Your instructions: Copy out everything in the passage on Mervyn King and the credit crunch from "But on August" down to "not a crisis.", substituting "Lombard Street" for "Threadneedle Street".

Reading text:
But on August 8, when King presented the Bank’s quarterly inflation report in the conference theatre of the Old Lady’s building in Threadneedle Street, he was anything but concerned. The governor referred to “tremors” in financial markets and insisted it was not a crisis.
“It’s not an international financial crisis,” he said. “It’s developments in spreads which reflect a more realistic pricing of risk, and that’s to be welcomed.”
The message of the report was that interest rates needed to rise further. City bankers were shocked.
“I was flabbergasted,” said one City expert. “Everybody had told them how serious [the credit crunch] could be and yet Mervyn King virtually dismissed it as a storm in a teacup. This was extraordinarily complacent.”
On August 9 interest rates in European money markets spiked, hitting their highest level for six years. With the credit crunch threatening serious damage, the European Central Bank (ECB) made a massive amount of liquidity available. Major banks snapped up €94 billion (£65 billion).
In America the Federal Reserve also acted, though on a more modest scale. It injected $24 billion (£12 billion) into the system. But in London, King did nothing, though executives from big banks were urging him and the FSA to act.
Soon afterwards Northern Rock contacted the Bank, warning that it was facing potentially severe difficulties.
King had postponed a holiday because of the turbulence, but Sir John Gieve, the deputy governor of the Bank responsible for financial stability and a board member of the FSA, was away for two weeks. He had gone to his mother’s funeral and, at King’s insistence, had taken the week off after it; he then went on holiday in France.

Record excerpts:

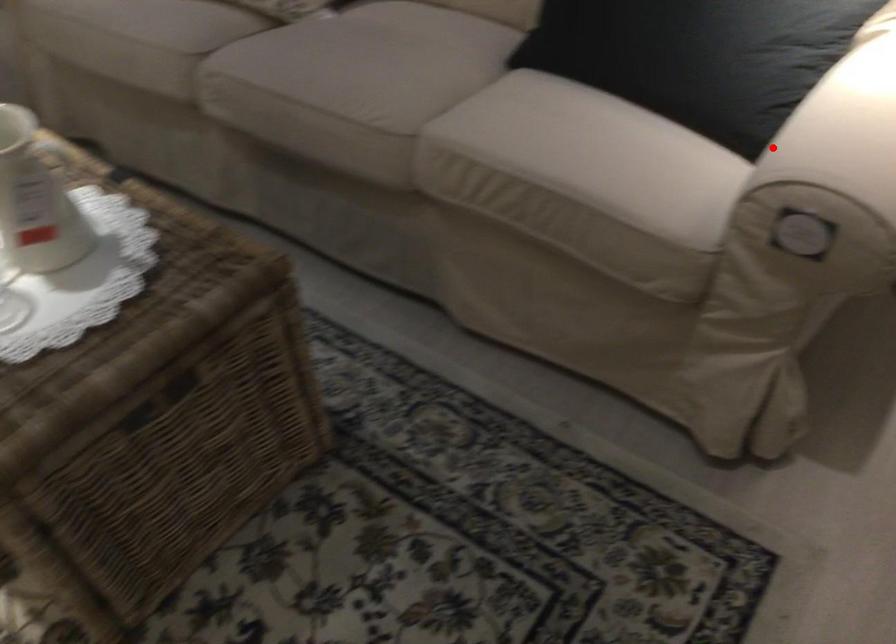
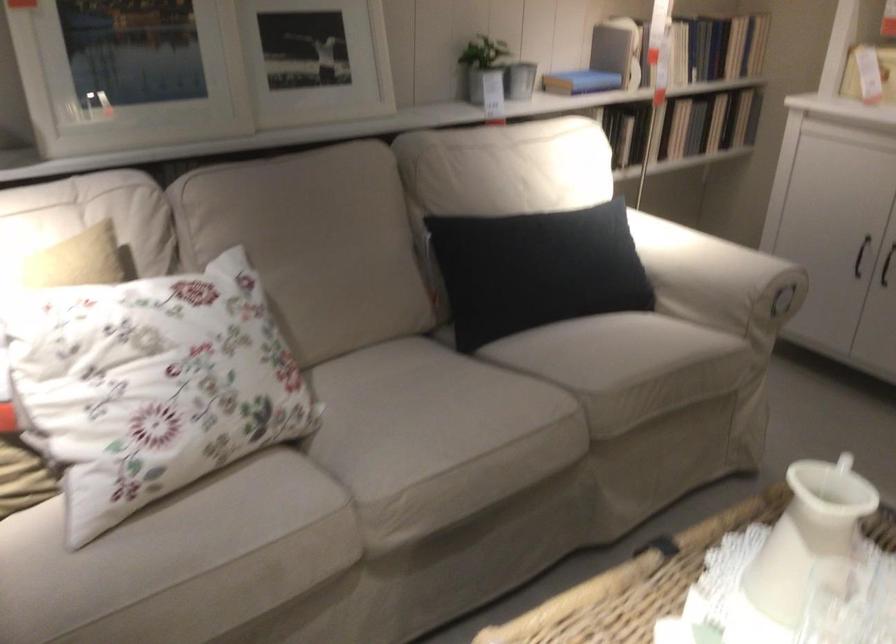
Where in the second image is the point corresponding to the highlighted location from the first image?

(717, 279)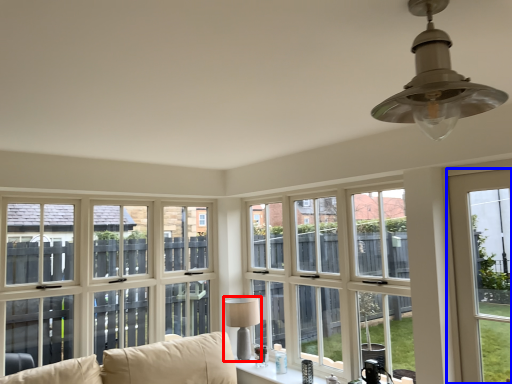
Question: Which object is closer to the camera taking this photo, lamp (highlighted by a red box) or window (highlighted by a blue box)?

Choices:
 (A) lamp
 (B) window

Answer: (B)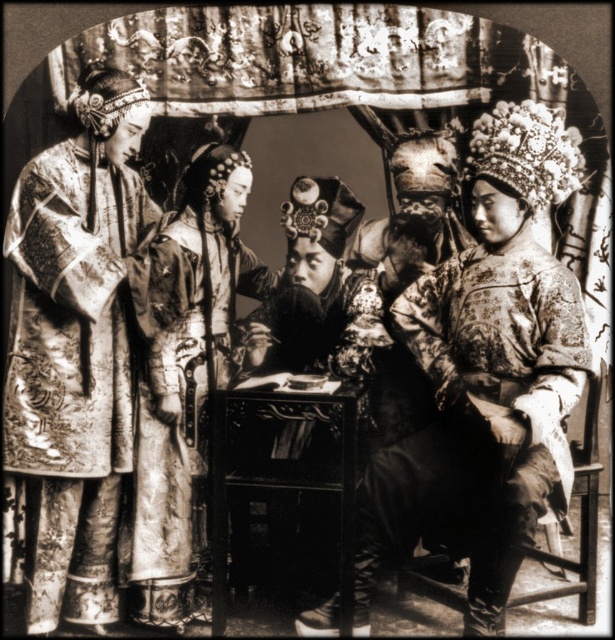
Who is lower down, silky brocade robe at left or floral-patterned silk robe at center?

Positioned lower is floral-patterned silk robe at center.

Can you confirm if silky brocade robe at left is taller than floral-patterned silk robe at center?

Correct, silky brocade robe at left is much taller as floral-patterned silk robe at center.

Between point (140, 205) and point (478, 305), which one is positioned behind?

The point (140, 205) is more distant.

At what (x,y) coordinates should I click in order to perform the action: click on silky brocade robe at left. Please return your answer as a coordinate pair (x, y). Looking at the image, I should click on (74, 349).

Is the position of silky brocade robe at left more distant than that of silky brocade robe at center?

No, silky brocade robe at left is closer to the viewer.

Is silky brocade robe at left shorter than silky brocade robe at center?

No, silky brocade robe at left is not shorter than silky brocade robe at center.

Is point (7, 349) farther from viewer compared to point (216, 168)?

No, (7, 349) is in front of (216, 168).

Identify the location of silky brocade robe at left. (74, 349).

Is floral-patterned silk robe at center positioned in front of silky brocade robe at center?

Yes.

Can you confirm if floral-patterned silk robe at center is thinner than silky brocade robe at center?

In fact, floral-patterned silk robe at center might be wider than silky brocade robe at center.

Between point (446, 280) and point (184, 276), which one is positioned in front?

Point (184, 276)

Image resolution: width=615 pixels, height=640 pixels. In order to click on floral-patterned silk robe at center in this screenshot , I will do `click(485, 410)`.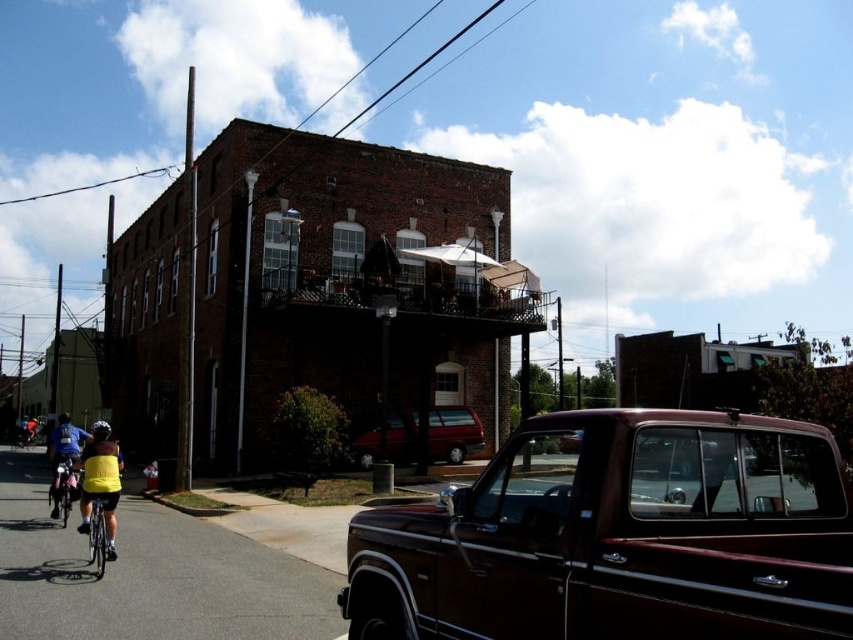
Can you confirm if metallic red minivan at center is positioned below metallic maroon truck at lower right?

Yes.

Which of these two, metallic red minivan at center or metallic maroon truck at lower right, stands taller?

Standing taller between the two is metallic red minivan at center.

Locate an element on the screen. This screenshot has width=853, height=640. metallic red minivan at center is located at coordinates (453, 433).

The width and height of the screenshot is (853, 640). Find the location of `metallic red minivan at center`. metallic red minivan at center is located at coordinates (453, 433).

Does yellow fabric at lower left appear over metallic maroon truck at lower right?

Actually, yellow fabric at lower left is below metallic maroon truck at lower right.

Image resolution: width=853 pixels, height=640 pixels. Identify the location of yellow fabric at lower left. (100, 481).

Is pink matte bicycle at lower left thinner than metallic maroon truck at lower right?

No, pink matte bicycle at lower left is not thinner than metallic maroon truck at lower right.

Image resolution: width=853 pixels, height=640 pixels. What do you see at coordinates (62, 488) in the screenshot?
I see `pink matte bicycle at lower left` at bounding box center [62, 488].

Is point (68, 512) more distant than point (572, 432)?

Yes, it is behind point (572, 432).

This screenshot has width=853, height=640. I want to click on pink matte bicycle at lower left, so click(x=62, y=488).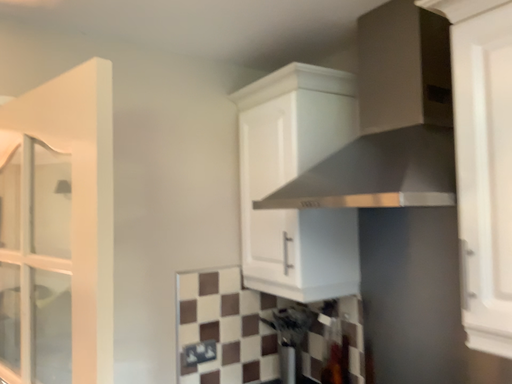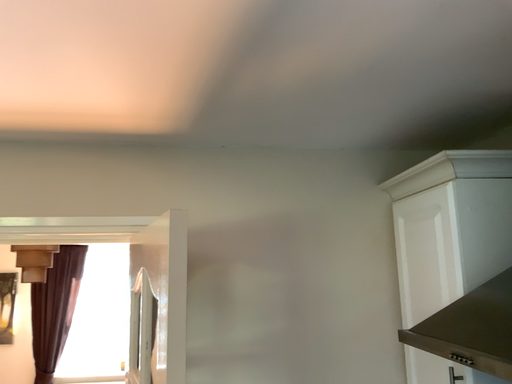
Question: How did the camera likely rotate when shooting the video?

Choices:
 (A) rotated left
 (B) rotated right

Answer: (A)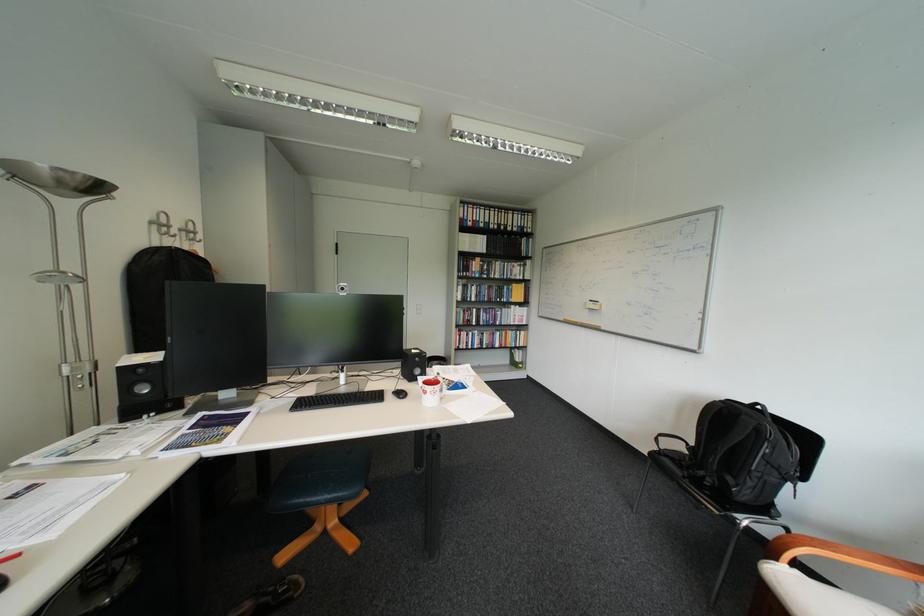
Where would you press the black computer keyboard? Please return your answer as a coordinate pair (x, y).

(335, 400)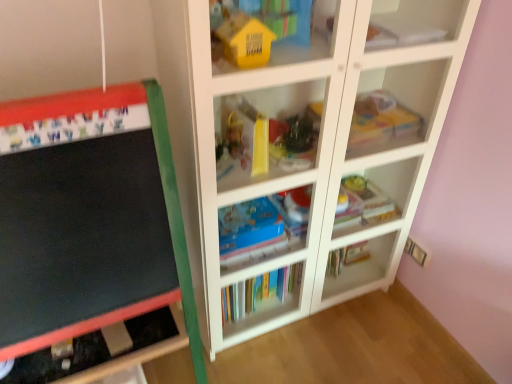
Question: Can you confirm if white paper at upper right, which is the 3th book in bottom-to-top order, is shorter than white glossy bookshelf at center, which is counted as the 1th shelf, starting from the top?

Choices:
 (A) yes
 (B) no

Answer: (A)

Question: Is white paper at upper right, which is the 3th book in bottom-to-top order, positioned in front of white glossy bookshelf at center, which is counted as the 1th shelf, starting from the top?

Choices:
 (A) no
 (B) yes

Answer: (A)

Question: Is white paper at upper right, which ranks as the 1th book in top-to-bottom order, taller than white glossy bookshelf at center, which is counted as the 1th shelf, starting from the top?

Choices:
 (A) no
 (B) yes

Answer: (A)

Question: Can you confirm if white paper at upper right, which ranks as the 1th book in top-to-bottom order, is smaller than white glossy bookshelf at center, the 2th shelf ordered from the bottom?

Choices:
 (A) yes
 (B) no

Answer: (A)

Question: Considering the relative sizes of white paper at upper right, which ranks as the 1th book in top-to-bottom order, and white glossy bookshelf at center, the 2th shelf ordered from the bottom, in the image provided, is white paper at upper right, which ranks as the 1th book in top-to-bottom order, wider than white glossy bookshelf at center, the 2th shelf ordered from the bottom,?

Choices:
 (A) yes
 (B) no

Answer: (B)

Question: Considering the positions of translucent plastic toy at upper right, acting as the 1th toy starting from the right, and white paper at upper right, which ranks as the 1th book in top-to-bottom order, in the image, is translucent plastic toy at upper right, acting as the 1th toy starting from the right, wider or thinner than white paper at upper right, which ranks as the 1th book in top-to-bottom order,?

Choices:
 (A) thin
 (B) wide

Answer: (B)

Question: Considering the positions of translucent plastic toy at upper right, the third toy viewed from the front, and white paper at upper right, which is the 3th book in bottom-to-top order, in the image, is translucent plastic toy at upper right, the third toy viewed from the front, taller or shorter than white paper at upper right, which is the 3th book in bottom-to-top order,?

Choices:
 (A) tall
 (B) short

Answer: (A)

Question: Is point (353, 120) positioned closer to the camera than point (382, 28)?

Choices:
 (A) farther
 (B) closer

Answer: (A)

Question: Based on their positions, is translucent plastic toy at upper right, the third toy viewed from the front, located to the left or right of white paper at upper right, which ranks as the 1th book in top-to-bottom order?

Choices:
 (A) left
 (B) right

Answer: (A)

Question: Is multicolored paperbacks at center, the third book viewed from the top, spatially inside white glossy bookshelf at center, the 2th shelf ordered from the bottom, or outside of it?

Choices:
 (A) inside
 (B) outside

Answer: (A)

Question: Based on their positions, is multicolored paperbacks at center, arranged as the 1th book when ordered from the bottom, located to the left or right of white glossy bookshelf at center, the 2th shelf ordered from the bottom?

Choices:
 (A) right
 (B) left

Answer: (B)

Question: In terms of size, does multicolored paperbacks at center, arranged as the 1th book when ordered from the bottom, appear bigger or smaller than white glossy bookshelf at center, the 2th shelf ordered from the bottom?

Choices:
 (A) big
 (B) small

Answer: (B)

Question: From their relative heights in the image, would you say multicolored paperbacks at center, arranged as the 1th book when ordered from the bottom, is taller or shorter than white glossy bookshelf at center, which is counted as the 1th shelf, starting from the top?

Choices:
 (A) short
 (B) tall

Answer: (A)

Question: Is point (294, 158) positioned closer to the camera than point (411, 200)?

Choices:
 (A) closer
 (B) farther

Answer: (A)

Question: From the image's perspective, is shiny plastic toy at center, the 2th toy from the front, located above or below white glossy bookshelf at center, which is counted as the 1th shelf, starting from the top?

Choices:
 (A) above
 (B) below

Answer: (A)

Expected output:
But on August 8, when King presented the Bank’s quarterly inflation report in the conference theatre of the Old Lady’s building in Lombard Street, he was anything but concerned. The governor referred to “tremors” in financial markets and insisted it was not a crisis.